却说魏生接书拆开来看了,并无一句闲言闲语,只说道:"你在京中娶了一个小老婆,我在家中也嫁了一个小老公,早晚同赴京师也。"魏生见了,也只道是夫人取笑的说话,全不在意,未及收好,外面报说有个同年相访。京邸寓中,不比在家宽转,那人又是相厚的同年,又晓得魏生并无家眷在内,直至里面坐下,叙了些寒温。魏生起身去解手,那同年偶翻桌上书帖,看见了这封家书,写得好笑,故意朗诵起来。魏生措手不及,通红了脸,说道:"这是没理的话。因是小弟戏谑了他,他便取笑写来的。"那同年呵呵大笑道:"这节事却是取笑不得的。"别了就去。那人也是一个少年,喜谈乐道,把这封家书一节,顷刻间遍传京邸。也有一班妒忌魏生少年登高科的,将这桩事只当做风闻言事的一个小小新闻,奏上一本,说这魏生年少不检,不宜居清要之职,降处外任。魏生懊恨无及。后来毕竟做官蹭蹬不起,把锦片也似一段美前程,等闲放过去了。

这便是一句戏言,撒漫了一个美官。今日再说一个官人,也只为酒后一时戏言,断送了堂堂七尺之躯,连累两三个人,枉屈害了性命。却是为著甚的?有诗为证:

世路崎岖实可哀,旁人笑口等闲开。 白云本是无心物,又被狂风引出来。

却说南宋时,建都临安,繁华富贵,不减那汴京故国。去那城中箭桥左侧,有个官人,姓刘名贵,字君荐,祖上原是有根基的人家,到得君荐手中,却是时乖运蹇。先前读书,后来看看不济,却去改业做生意。便是半路上出家的一般,买卖行中,一发不是本等伎俩,又把本钱消折去了。渐渐大房改换小房,赁得两三间房子,与同浑家王氏,年少齐眉。后因没有子嗣,娶下一个小娘子,姓陈,是陈卖糕的女儿,家中都呼为二姐。这也是先前不十分穷薄的时,做下的勾当。至亲三口,并无闲杂人在家。那刘君荐,极是为人和气,乡里见爱,都称他刘官人:"你是一时运眼不好,如此落莫,再过几时,定须有个亨通的日子。"说便是这般说,那得有些些好处?只是在家纳闷,无可奈何。

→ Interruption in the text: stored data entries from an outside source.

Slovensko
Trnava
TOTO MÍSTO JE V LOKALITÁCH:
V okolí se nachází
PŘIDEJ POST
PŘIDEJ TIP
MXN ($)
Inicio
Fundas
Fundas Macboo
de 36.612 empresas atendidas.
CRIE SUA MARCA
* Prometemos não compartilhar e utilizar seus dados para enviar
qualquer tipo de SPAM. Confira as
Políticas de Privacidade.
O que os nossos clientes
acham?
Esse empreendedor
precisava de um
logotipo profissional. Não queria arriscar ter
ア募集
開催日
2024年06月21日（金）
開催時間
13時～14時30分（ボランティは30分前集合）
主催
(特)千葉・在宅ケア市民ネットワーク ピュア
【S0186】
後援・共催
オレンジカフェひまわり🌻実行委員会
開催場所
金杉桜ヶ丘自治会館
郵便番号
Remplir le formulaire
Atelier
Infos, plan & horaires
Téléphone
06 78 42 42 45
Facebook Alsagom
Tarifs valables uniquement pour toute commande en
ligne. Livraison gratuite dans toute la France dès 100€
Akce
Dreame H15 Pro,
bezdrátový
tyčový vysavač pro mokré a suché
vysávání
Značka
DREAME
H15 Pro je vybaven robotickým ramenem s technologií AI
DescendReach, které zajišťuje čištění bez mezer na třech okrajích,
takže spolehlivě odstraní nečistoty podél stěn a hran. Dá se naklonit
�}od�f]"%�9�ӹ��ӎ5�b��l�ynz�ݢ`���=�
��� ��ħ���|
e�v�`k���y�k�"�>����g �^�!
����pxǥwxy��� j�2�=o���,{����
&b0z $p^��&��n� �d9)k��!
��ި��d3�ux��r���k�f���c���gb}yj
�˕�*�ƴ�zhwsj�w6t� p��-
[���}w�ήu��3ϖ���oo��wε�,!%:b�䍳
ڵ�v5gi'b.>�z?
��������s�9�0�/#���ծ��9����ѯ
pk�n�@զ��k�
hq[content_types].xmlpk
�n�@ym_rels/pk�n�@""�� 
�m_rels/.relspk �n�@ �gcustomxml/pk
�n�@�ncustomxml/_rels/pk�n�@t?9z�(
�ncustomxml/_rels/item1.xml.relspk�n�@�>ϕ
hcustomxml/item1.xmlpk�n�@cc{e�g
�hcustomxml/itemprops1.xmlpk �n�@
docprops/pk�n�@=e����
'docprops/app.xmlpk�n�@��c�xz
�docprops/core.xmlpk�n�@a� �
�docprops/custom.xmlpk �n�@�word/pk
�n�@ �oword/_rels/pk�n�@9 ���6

却说一日闲坐家中,只见丈人家里的老王,年近七旬,走来对刘官人说道:"家间老员外生日,特令老汉接取官人娘子,去走一遭。"刘官人便道:"便是我日逐愁闷过日子,连那泰山的寿诞也都忘了。"便同浑家王氏,收拾随身衣服,打叠个包儿,交与老王背了,吩咐二姐:"看守家中,今日晚了,不能转回,明晚须索来家。"说了就去。离城二十馀里,到了丈人王员外家,叙了寒温。当日坐间客众,丈人女婿,不好十分叙述许多穷相。到得客散,留在客房里宿歇。

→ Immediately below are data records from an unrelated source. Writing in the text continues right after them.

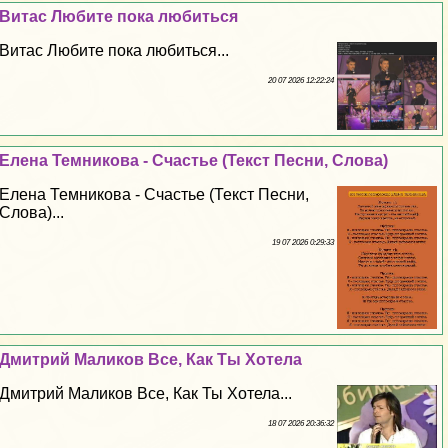
Витас Любите пока любиться
Витас Любите пока любиться...
20 07 2026 12:22:24
Елена Темникова - Счастье (Текст Песни, Слова)
Елена Темникова - Счастье (Текст Песни,
Слова)...
19 07 2026 0:29:33
Дмитрий Маликов Все, Как Ты Хотела
Дмитрий Маликов Все, Как Ты Хотела...
18 07 2026 20:36:32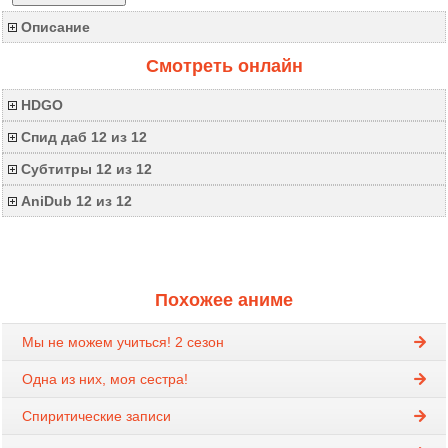
Описание
Смотреть онлайн
HDGO
Спид даб 12 из 12
Субтитры 12 из 12
AniDub 12 из 12
Похожее аниме
Мы не можем учиться! 2 сезон
Одна из них, моя сестра!
Спиритические записи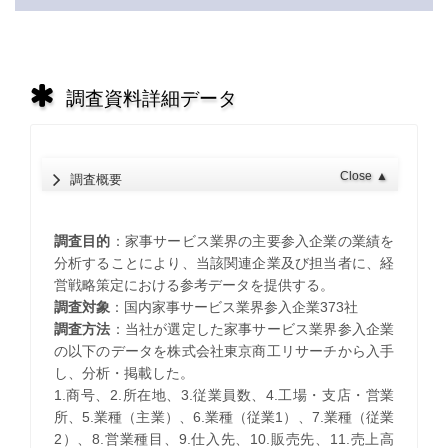
調査資料詳細データ
Close
▲
調査概要
調査目的
：家事サービス業界の主要参入企業の業績を
分析することにより、当該関連企業及び担当者に、経
営戦略策定における参考データを提供する。
調査対象
：国内家事サービス業界参入企業373社
調査方法
：当社が選定した家事サービス業界参入企業
の以下のデータを株式会社東京商工リサーチから入手
し、分析・掲載した。
1.商号、2.所在地、3.従業員数、4.工場・支店・営業
所、5.業種（主業）、6.業種（従業1）、7.業種（従業
2）、8.営業種目、9.仕入先、10.販売先、11.売上高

直至天明,丈人却来与女婿攀话,说道:"姐夫,你须不是这般算计,坐吃山空,立吃地陷,咽喉深似海,日月快如梭。你须计较一个常便。我女儿嫁了你,一生也指望丰衣足食,不成只是这等就罢了。"刘官人叹了一口气道:"是。泰山在上,道不得个上山擒老虎易,开口告人难。如今的时势,再有谁似泰山这般怜念我的。只索守困,若去求人,便是劳而无功。"丈人便道:"这也难怪你说。老汉却是看你们不过,今日赉助你些少本钱,胡乱去开个柴米店,撰得些利息来过日子,却不好么?"刘官人道:"感蒙泰山恩顾,可知是好。"

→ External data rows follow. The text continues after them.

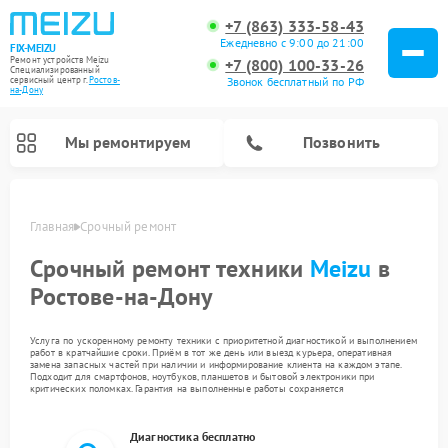
+7 (863) 333-58-43
Ежедневно с 9:00 до 21:00
FIX-MEIZU
Ремонт устройств Meizu
+7 (800) 100-33-26
Специализированный
cервисный центр г.
Ростов-
Звонок бесплатный по РФ
на-Дону
Мы ремонтируем
Позвонить
Главная
Срочный ремонт
Срочный ремонт техники
Meizu
в
Ростове-на-Дону
Услуга по ускоренному ремонту техники с приоритетной диагностикой и выполнением
работ в кратчайшие сроки. Приём в тот же день или выезд курьера, оперативная
замена запасных частей при наличии и информирование клиента на каждом этапе.
Подходит для смартфонов, ноутбуков, планшетов и бытовой электроники при
критических поломках. Гарантия на выполненные работы сохраняется
Диагностика бесплатно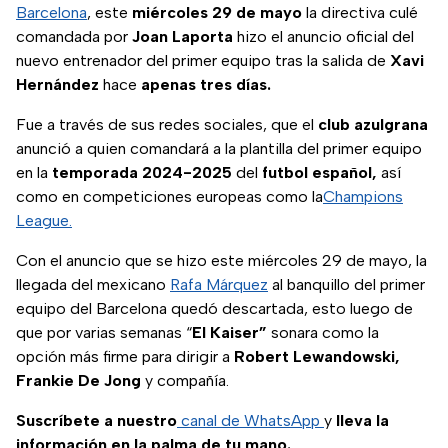
Barcelona
, este
miércoles 29 de mayo
la directiva culé
comandada por
Joan Laporta
hizo el anuncio oficial del
nuevo entrenador del primer equipo tras la salida de
Xavi
Hernández
hace
apenas tres días.
Fue a través de sus redes sociales, que el
club azulgrana
anunció a quien comandará a la plantilla del primer equipo
en la
temporada 2024-2025
del
futbol español,
así
como en competiciones europeas como la
Champions
League.
Con el anuncio que se hizo este miércoles 29 de mayo, la
llegada del mexicano
Rafa Márquez
al banquillo del primer
equipo del Barcelona quedó descartada, esto luego de
que por varias semanas “
El Kaiser”
sonara como la
opción más firme para dirigir a
Robert Lewandowski,
Frankie De Jong
y compañía.
Suscríbete a nuestro
canal de WhatsApp
y
lleva la
información en la palma de tu mano.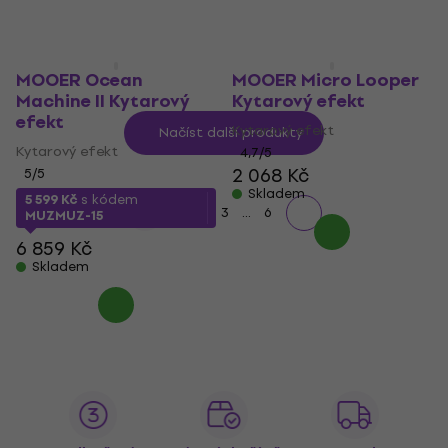
MOOER Ocean
MOOER Micro Looper
Machine II Kytarový
Kytarový efekt
efekt
Kytarový efekt
Načíst další produkty
Kytarový efekt
4,7
/5
2 068 Kč
5
/5
Skladem
5 599 Kč
s kódem
...
1
2
3
6
MUZMUZ-15
6 859 Kč
Skladem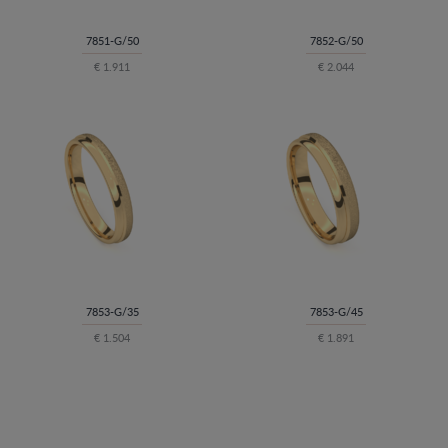
7851-G/50
7852-G/50
€ 1.911
€ 2.044
7853-G/35
7853-G/45
€ 1.504
€ 1.891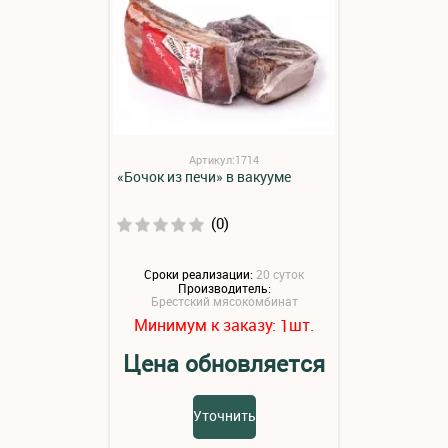
Артикул:1714
«Бочок из печи» в вакууме
(0)
Сроки реализации:
20 суток
Производитель:
Брестский мясокомбинат
Минимум к заказу:
шт.
1
Цена обновляется
Уточнить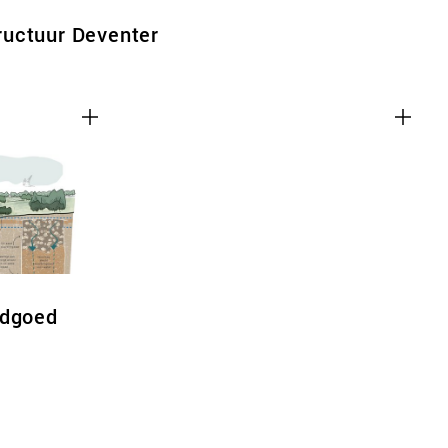
uctuur Deventer
ndgoed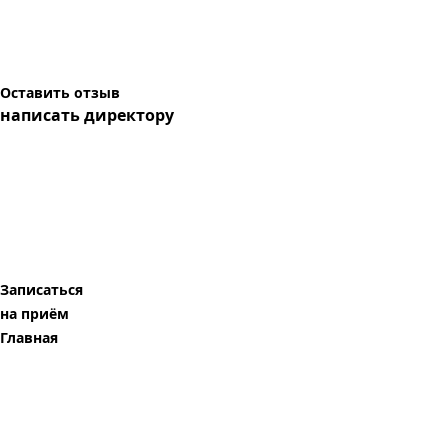
Оставить отзыв
написать директору
Записаться
на приём
Главная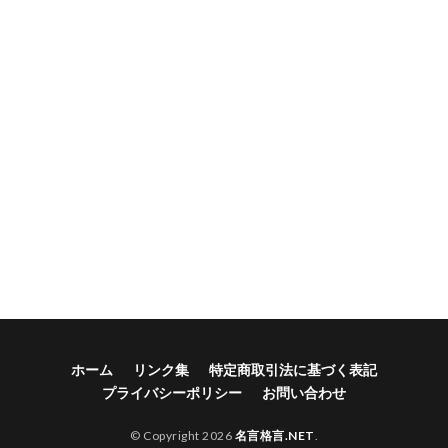
ホーム
リンク集
特定商取引法に基づく表記
プライバシーポリシー
お問い合わせ
© Copyright 2026
名言格言.NET
.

当下吃了午饭,丈人取出十五贯钱来,付与刘官人道:"姐夫,且将这些钱去,收拾起店面,开张有日,我便再应付你十贯。你妻子且留在此过几日,待有了开店日子,老汉亲送女儿到你家,就来与你作贺,意下如何?"刘官人谢了又谢,驮了钱一迳出门,到得城中,天色却早晚了,却撞著一个相识,顺路在他家门首经过。那人也要做经纪的人,就与他商量一会,可知是好。便去敲那人门时,里面有人应喏,出来相揖,便问:"老兄下顾,有何见教?"刘官人一一说知就里。那人便道:"小弟闲在家中,老兄用得著时,便来相帮。"刘官人道:"如此甚好。"当下说了些生意的勾当。那人便留刘官人在家,现成杯盘,吃了三杯两盏。刘官人酒量不济,便觉有些朦胧起来,抽身作别,便道:"今日相扰,明早就烦老兄过寒家,计议生理。"那人又送刘官人至路口,作别回家,不在话下。若是说话的同年生,并肩长,拦腰抱住,把臂拖回,也不见得受这般灾悔。却教刘官人死得不如《五代史》李存孝,《汉书》中彭越。

却说刘官人驮了钱,一步一步捱到家中。敲门已是点灯时分,小娘子二姐独自在家,没一些事做,守得天黑,闭了门,在灯下打瞌睡。刘官人打门,他哪里便听见。敲了半晌,方才知觉,答应一声来了,起身开了门。刘官人进去,到了房中,二姐替刘官人接了钱,放在桌上,便问:"官人何处挪移这项钱来,却是甚用?"那刘官人一来有了几分酒,二来怪他开得门迟了,且戏言吓他一吓,便道:"说出来,又恐你见怪;不说时,又须通你得知。只是我一时无奈,没计可施,只得把你典与一个客人,又因舍不得你,只典得十五贯钱。若是我有些好处,加利赎你回来。若是照前这般不顺溜,只索罢了。"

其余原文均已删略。